List every line in the rows that contains the string "section".

=== TASK INPUT ===

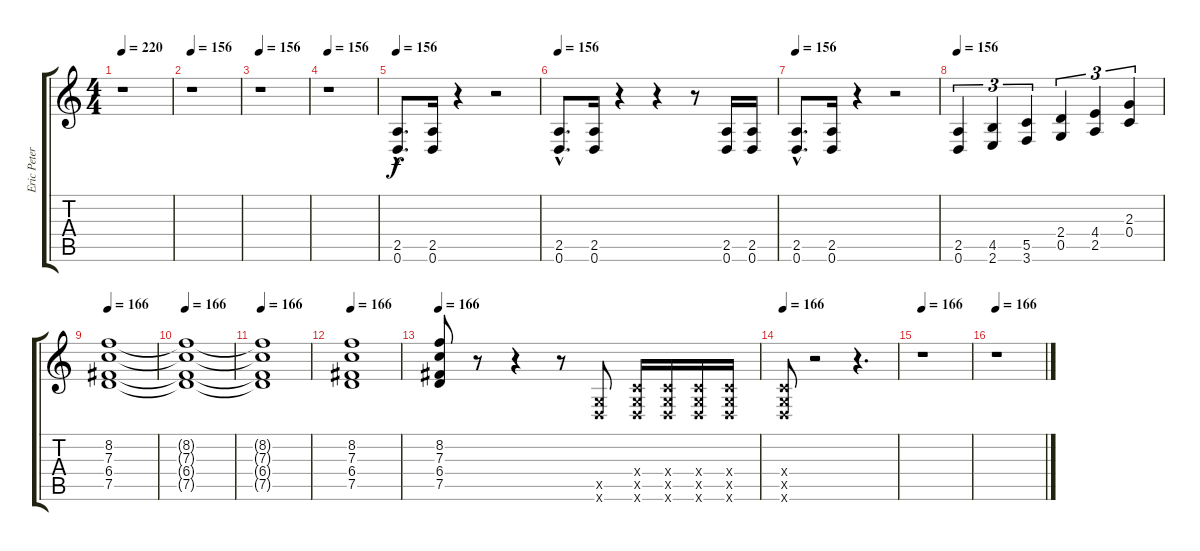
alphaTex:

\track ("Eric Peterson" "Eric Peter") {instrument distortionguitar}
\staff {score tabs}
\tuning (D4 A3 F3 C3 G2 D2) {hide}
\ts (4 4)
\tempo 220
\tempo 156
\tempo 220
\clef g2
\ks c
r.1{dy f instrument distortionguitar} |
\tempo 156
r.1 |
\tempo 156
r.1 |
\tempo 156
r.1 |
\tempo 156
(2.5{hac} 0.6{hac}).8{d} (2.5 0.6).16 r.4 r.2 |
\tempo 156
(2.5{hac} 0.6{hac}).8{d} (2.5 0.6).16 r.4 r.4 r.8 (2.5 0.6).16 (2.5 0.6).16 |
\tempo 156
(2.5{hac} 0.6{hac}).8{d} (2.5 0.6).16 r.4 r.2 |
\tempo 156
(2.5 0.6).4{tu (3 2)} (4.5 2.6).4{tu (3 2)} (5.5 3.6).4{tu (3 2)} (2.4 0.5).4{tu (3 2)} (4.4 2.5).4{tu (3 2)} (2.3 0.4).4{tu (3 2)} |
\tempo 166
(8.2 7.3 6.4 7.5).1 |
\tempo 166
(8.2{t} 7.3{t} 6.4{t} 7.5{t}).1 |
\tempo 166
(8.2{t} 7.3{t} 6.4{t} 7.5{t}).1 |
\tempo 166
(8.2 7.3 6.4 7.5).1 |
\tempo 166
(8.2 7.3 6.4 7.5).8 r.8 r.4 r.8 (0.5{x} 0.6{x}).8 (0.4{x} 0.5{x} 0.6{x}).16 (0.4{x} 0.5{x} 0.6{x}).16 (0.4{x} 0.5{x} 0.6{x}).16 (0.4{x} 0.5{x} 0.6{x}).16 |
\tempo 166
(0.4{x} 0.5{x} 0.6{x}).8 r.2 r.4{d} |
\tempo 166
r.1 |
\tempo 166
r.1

===
=== TASK INPUT ===

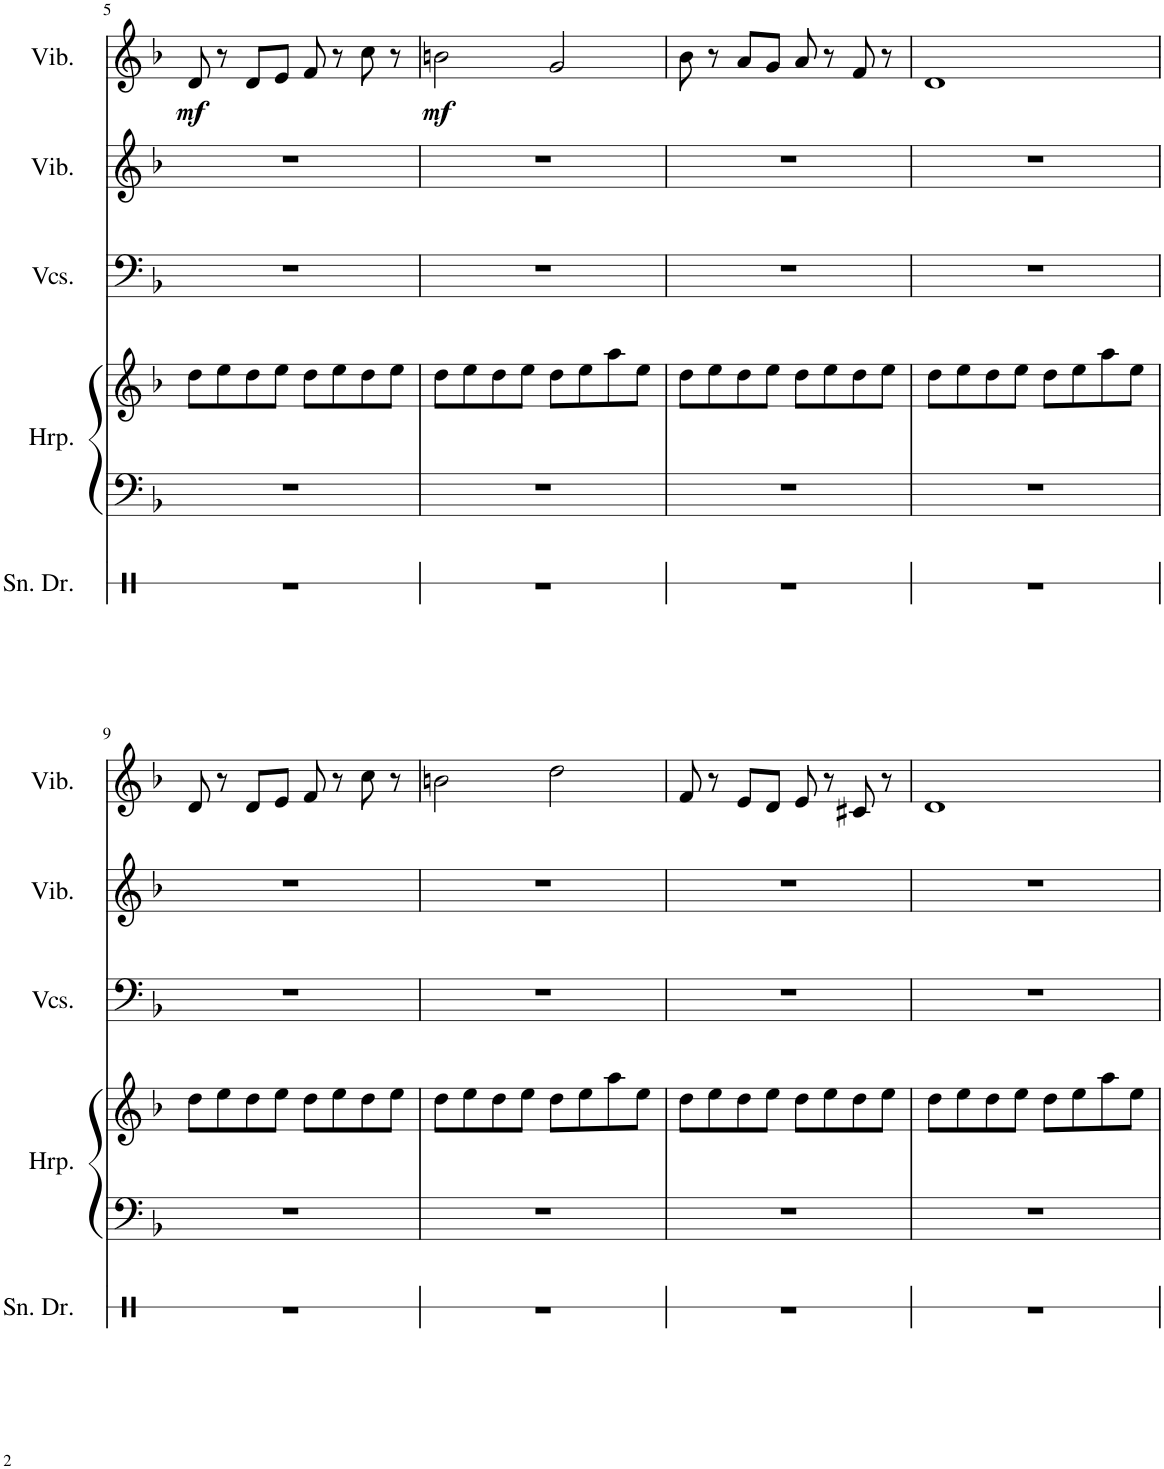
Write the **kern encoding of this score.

===
=== TASK INPUT ===

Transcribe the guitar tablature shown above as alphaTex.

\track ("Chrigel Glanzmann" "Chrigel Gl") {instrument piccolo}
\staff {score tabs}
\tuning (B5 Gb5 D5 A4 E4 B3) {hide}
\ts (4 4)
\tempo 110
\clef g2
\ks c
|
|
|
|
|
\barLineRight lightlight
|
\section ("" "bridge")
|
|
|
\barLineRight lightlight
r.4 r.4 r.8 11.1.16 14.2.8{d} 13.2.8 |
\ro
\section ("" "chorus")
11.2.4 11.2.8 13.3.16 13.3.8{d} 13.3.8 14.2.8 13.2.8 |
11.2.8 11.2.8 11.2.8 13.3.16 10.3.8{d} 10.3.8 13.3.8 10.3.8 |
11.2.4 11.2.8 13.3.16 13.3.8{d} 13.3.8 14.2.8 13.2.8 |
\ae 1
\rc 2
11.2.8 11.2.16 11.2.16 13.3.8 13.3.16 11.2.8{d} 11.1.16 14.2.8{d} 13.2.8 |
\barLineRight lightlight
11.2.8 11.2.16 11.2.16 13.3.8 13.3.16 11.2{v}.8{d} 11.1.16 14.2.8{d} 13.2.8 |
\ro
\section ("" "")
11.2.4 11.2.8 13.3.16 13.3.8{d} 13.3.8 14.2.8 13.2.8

===

FINISHED EXERCISE:
\section ("" "bridge")
\section ("" "chorus")
\section ("" "")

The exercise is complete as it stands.